À moins de trois semaines de l’échéance, le compte à rebours s’accélère à Makokou. Le président de la République, chef de l’État et chef du gouvernement, Brice Clotaire Oligui Nguema, a reçu le 11 août les notables, parlementaires, cadres et forces vives de l’Ogooué-Ivindo. Au menu de cette rencontre : les derniers arbitrages avant la célébration, le 30 août à Makokou, du troisième anniversaire de la « Fête de la Libération », la date anniversaire du coup d’État militaire qui a porté Oligui Nguema à la tête de l’État en 2023, établie depuis en journée nationale commémorative.
Au Palais du bord de mer, on présente cette audience comme l’illustration d’une méthode de gouvernance désormais bien rodée : écouter les acteurs du terrain, confronter les projets aux réalités locales et construire avec les populations les réponses adaptées à leurs attentes. Un discours de concertation qui accompagne, depuis deux ans, l’organisation tournante de cette célébration nationale. Tchibanga, dans la Nyanga, avait accueilli l’édition 2025.
Une province minière conservée à l’écart
Le choix de Makokou n’a rien d’anodin. Chef-lieu d’une province enclavée du nord-est gabonais, la ville symbolise le paradoxe d’un territoire riche en ressources mais longtemps délaissé par une économie nationale tournée vers le littoral. L’Ogooué-Ivindo abrite en effet le gisement de fer de Bélinga, évalué à 1,4 milliard de tonnes certifiées, dont l’exploitation industrielle à grande échelle n’est cependant attendue qu’à l’horizon 2030. En attendant, la province demeure faiblement peuplée et peu industrialisée.
C’est ce déséquilibre que les autorités gabonaises entendent mettre en scène le 30 août. Dix-sept chantiers structurants sont actuellement en cours à Makokou et dans les quatre départements de la province : voirie, équipements publics, infrastructures diverses. Sur le terrain, les travaux recensés portent notamment sur la rénovation urbaine (une trentaine de kilomètres de voiries et l’éclairage public), la construction de logements sociaux au quartier Mayiga, un centre de formation professionnelle, la réhabilitation de l’hôtel du Relais de l’Ivindo ainsi que de nouveaux bâtiments administratifs et sanitaires.

* Données enregistrées:

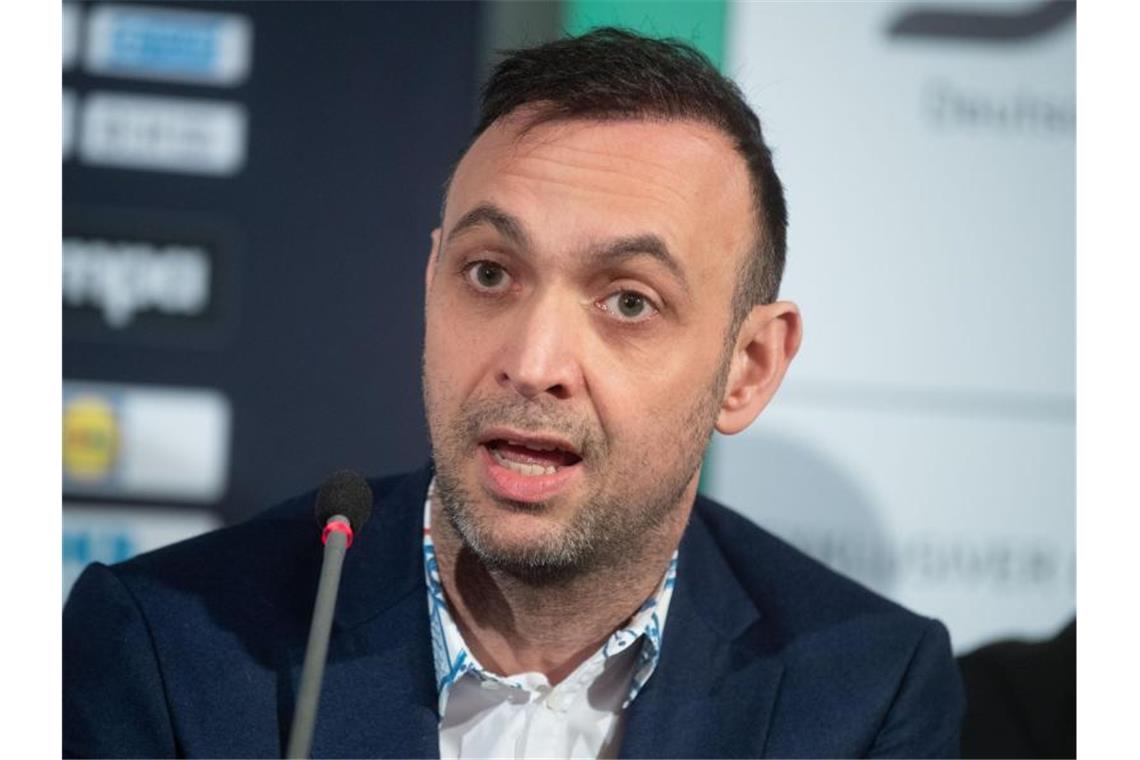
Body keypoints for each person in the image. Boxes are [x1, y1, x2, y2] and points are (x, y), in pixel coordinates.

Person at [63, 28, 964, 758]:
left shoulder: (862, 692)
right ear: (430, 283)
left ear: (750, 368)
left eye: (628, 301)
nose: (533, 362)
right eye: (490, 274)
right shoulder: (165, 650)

...

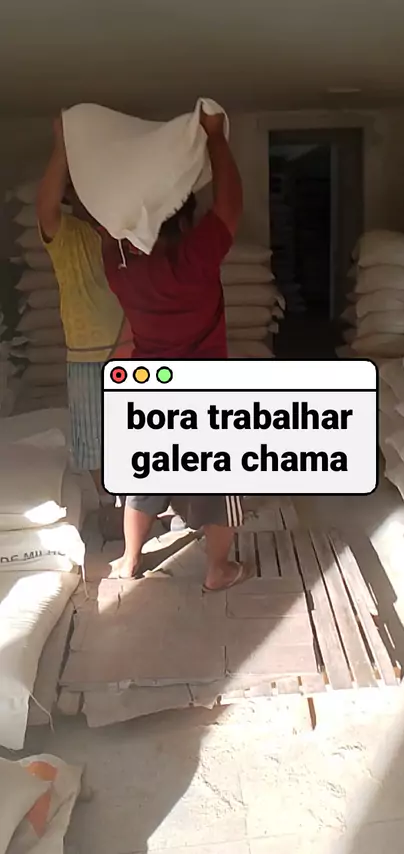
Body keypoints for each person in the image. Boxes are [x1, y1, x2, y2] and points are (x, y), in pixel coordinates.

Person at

* Travail à faire:
D'après l'extrait de page, quelle ville a accueilli l'édition 2025 de la célébration ?

* Solution:
Tchibanga, dans la Nyanga.